Der Auftritt hatte mich angegriffen, aber dieses letzte Wort schmetterte mich nieder; und ich weiß nicht, was für ein Blitz meine Seele durchfuhr, der wie mit einem düsteren Leuchten die Art von Geheimniß erhellte, das hier noch über der wirklichen Lage der beiden jungen Damen schwebte. Bei alledem, sagte ich mir alsbald: welchen Glauben verdienen die Worte des Schlechten, und darf denn der treue Hund von dem räuberischen Wolfe die Wahrheit erwarten? ... Aber wie! wenn die Schmähsucht uns befängt, so findet sich auch die Verlästerung an den Ausgängen, um in unsern Geist einzudringen, und von diesem Augenblick an werde ich nicht mehr die volle Sicherheit und das reine Zutraun wiederfinden, die bis auf einige leise Eindrücke bis jetzt meine Schritte und meine Dienste für die jungen Damen begleitet hatten. –

Der Graf, hatte er gesagt, wird niemals kommen! Was bedeutete dann die ruhige Ueberzeugung seiner jungen Vermählten, was ihre Herzensergießungen, von denen ich Zeuge gewesen war, ihre Unbefangenheit, von der sich meine alte Erfahrung zu oft wiederholtenmalen, als von dem Anzeichen einer lautern Seele und eines von Verderbtheit freien Herzens, so schnell hatte einnehmen lassen? Oder hatte ich es etwa mit solchen frühzeitig lasterhaften und der Verstellung fähigen weiblichen Wesen zu thun, deren Schlauheit mit wunderbarer Vollendung in ihrer äußern Erscheinung die höchste Wahrheit der Aufrichtigkeit und der Unschuld nachtäuscht? Oder war ich auch wohl – denn ich werde alt, und die Geisteskraft nimmt ab mit den Jahren – der von selbst unklug gebrauchten Kunstgriffen unkluge Hintergangene und hat mir nicht etwa mein Alter selbst die Falle gestellt, in der ich mich fing, als ich mich zum Beschützer zweier Abenteurerinnen aufwarf, in deren Vortheil es lag, ihren unsittlichen Lebenswandels mit der geachteten Hülle meines Amtskleides zu bedecken? ... In Wahrheit, ich wußte nicht mehr, was ich denken sollte, und so groß war meine Unruhe, daß, nachdem ich, wie kürzlich, meine Zuflucht dazu genommen hatte, im Evangelium zu lesen, und mich dadurch nicht beruhigter fand, ich zu glauben begann, ich hätte sogar durch eine uneigennützige Selbsttäuschung meinen Charakter bloßstellen können, und grade dadurch, daß ich diese beiden jungen Frauenspersonen vor Schlimmem zu retten gedachte, ihnen nur ihre Sünden erleichtert und ihrer Unbußfertigkeit zum Deckmantel gedient.

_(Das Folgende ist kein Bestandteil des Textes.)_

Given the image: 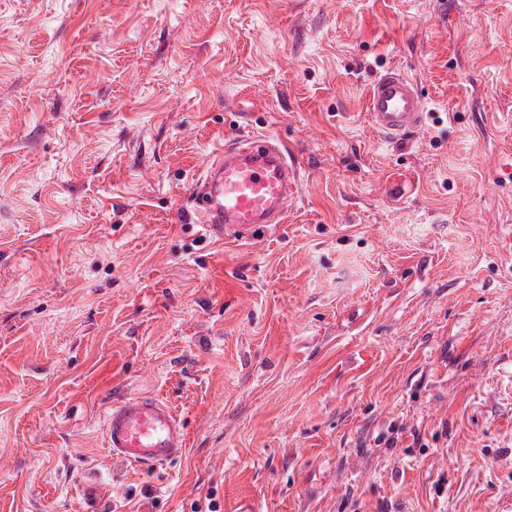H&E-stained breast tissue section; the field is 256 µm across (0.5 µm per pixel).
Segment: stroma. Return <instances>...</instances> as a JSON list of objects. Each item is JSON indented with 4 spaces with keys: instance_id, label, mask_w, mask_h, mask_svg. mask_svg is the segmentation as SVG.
<instances>
[{
    "instance_id": "1",
    "label": "stroma",
    "mask_w": 512,
    "mask_h": 512,
    "mask_svg": "<svg viewBox=\"0 0 512 512\" xmlns=\"http://www.w3.org/2000/svg\"><path fill=\"white\" fill-rule=\"evenodd\" d=\"M267 133L297 196L224 245L191 185ZM138 394L188 431L150 472L102 434ZM210 497L512 512V0H0V512ZM427 99L401 71L388 68L374 79L367 101L371 126L387 138L402 137L421 128Z\"/></svg>"
}]
</instances>
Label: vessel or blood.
I'll use <instances>...</instances> for the list:
<instances>
[{
  "mask_svg": "<svg viewBox=\"0 0 512 512\" xmlns=\"http://www.w3.org/2000/svg\"><path fill=\"white\" fill-rule=\"evenodd\" d=\"M427 99L401 71L374 79L367 101L371 126L394 139L421 128ZM299 186V169L270 135H240L213 154L194 180V213L206 234L225 243L246 242L258 231L277 230ZM104 437L113 457L150 471L177 461L187 432L171 407L143 395L113 403L104 416Z\"/></svg>",
  "mask_w": 512,
  "mask_h": 512,
  "instance_id": "1",
  "label": "vessel or blood"
}]
</instances>
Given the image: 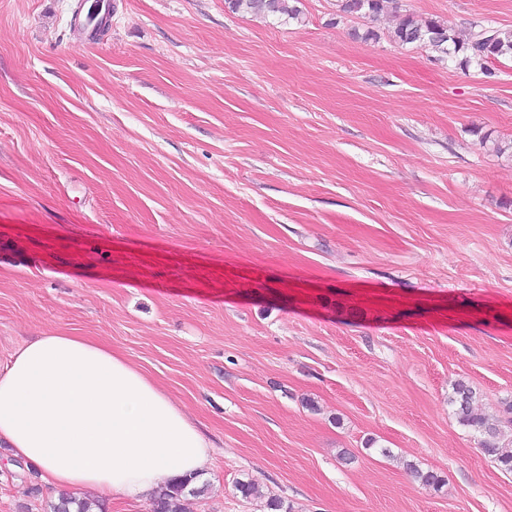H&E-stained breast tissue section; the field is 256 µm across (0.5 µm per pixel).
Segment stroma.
Listing matches in <instances>:
<instances>
[{"label":"stroma","instance_id":"obj_1","mask_svg":"<svg viewBox=\"0 0 512 512\" xmlns=\"http://www.w3.org/2000/svg\"><path fill=\"white\" fill-rule=\"evenodd\" d=\"M74 6L0 0V359L48 329L126 356L214 439L189 512H263L240 479L293 512H512L448 403L512 398V60L391 38L512 0H112L92 45ZM52 498L0 449V512ZM224 4L232 13L258 15L296 23L302 22L303 18L300 0H225ZM400 0H336L337 11L341 17L360 16L376 19L389 10H397ZM237 491L240 493L243 500L250 502L258 499H264V507L269 510L268 512H281L283 511L284 502L279 497L268 496L266 497L252 482L239 481L236 485Z\"/></svg>","mask_w":512,"mask_h":512}]
</instances>
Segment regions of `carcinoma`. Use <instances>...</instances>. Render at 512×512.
Returning <instances> with one entry per match:
<instances>
[{"instance_id": "obj_1", "label": "carcinoma", "mask_w": 512, "mask_h": 512, "mask_svg": "<svg viewBox=\"0 0 512 512\" xmlns=\"http://www.w3.org/2000/svg\"><path fill=\"white\" fill-rule=\"evenodd\" d=\"M337 11L342 17L360 16L376 19L382 14L398 9L399 0H336ZM232 13L251 14L283 20L285 22L302 21L303 11L300 0H224ZM392 38L401 45H419L428 47L441 57L458 60L460 66H475L486 77L494 76L490 63L501 58L512 59V28L487 27L479 22L471 23L467 34L459 37L448 31L439 20L430 18L420 22L413 15H405L393 30ZM450 404L460 425L480 437L481 452L496 463L501 470L512 473V443L508 433L512 431V401L506 403V419L489 418L476 410V391L466 382L456 380L452 383ZM406 469L416 481L436 490L442 488L444 479L431 469H422L411 462ZM237 491L243 500L250 502L265 499V508L269 512H282L284 502L275 496H264L249 481H239ZM208 491V485H191L187 482H171L160 487L151 498V512H185L187 497H200ZM98 505L77 498L69 492L60 493L47 504V512H95Z\"/></svg>"}]
</instances>
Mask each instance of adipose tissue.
<instances>
[{
    "label": "adipose tissue",
    "mask_w": 512,
    "mask_h": 512,
    "mask_svg": "<svg viewBox=\"0 0 512 512\" xmlns=\"http://www.w3.org/2000/svg\"><path fill=\"white\" fill-rule=\"evenodd\" d=\"M0 446L50 489L139 502L171 480H198L213 443L123 354L46 331L0 362Z\"/></svg>",
    "instance_id": "obj_1"
}]
</instances>
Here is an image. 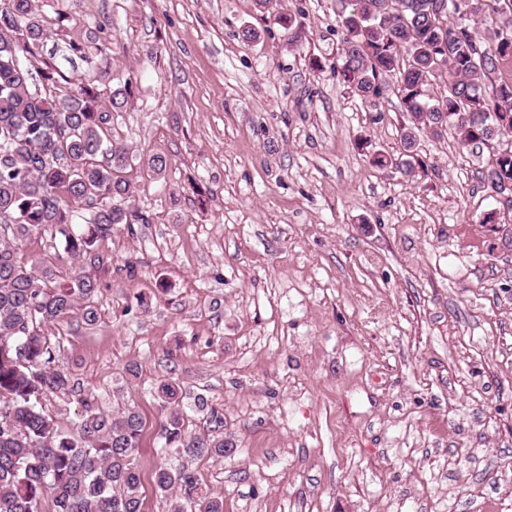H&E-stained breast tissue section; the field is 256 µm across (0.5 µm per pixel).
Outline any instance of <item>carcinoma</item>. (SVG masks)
Returning a JSON list of instances; mask_svg holds the SVG:
<instances>
[{"label": "carcinoma", "mask_w": 512, "mask_h": 512, "mask_svg": "<svg viewBox=\"0 0 512 512\" xmlns=\"http://www.w3.org/2000/svg\"><path fill=\"white\" fill-rule=\"evenodd\" d=\"M340 0L342 40L330 69L365 104L381 111L390 80L397 82L410 126L404 151L414 157L417 134L450 133L468 150H489L480 180L497 207L484 224L512 215V0ZM48 33L35 0H0V512H141V473L135 452L143 421L138 410L107 412L56 366L57 344L47 330L81 311L97 321L96 283L77 275L55 284L54 271L17 258L18 244L50 234L64 253L90 255L114 224H149L125 205L134 193L124 176L128 149L110 132L112 113L128 91H112V110L99 104L96 76L62 95L40 87L72 84L40 54ZM168 413L161 423L162 452L154 484L171 512H224V499L201 486L179 462L186 454L218 460L232 452L224 415L209 410L202 432L186 426L187 413L169 382L158 387ZM78 397L81 414L68 432L57 427L46 401Z\"/></svg>", "instance_id": "obj_1"}]
</instances>
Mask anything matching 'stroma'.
Here are the masks:
<instances>
[{
    "label": "stroma",
    "mask_w": 512,
    "mask_h": 512,
    "mask_svg": "<svg viewBox=\"0 0 512 512\" xmlns=\"http://www.w3.org/2000/svg\"><path fill=\"white\" fill-rule=\"evenodd\" d=\"M35 5L47 63L130 92L111 128L151 221L97 240L98 320L60 325L56 363L143 415V512L169 508L164 381L224 415L233 452L191 466L224 512H512V249L483 161L425 136L404 173L396 90L376 112L329 69L338 0H278L287 28L255 0ZM62 251L20 256L64 282Z\"/></svg>",
    "instance_id": "1"
}]
</instances>
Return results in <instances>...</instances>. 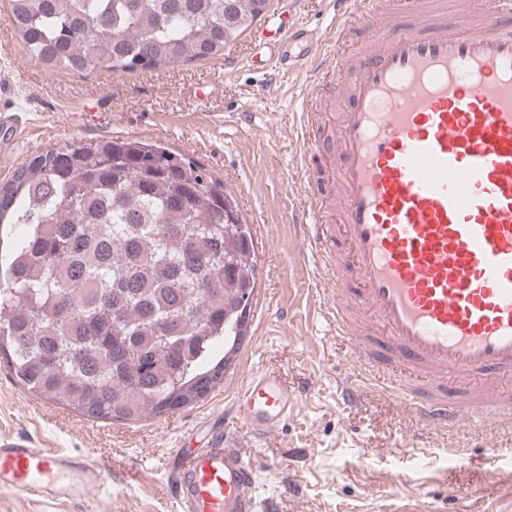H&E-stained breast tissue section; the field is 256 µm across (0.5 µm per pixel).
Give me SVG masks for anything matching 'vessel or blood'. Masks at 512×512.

Die Nächte sind schrecklich, wenn man sie in Zweifeln solcher Art hinbringt, und wenn man zugleich ungewiß über seinen Nächsten und sich selbst ist und sich ebensowohl scheut, nach christlicher Liebe zu handeln, als nicht. Auch hatte mich in dieser Nacht eine solche Schlaflosigkeit befallen, daß ich am folgenden Morgen unfähig war, das Bett zu verlassen.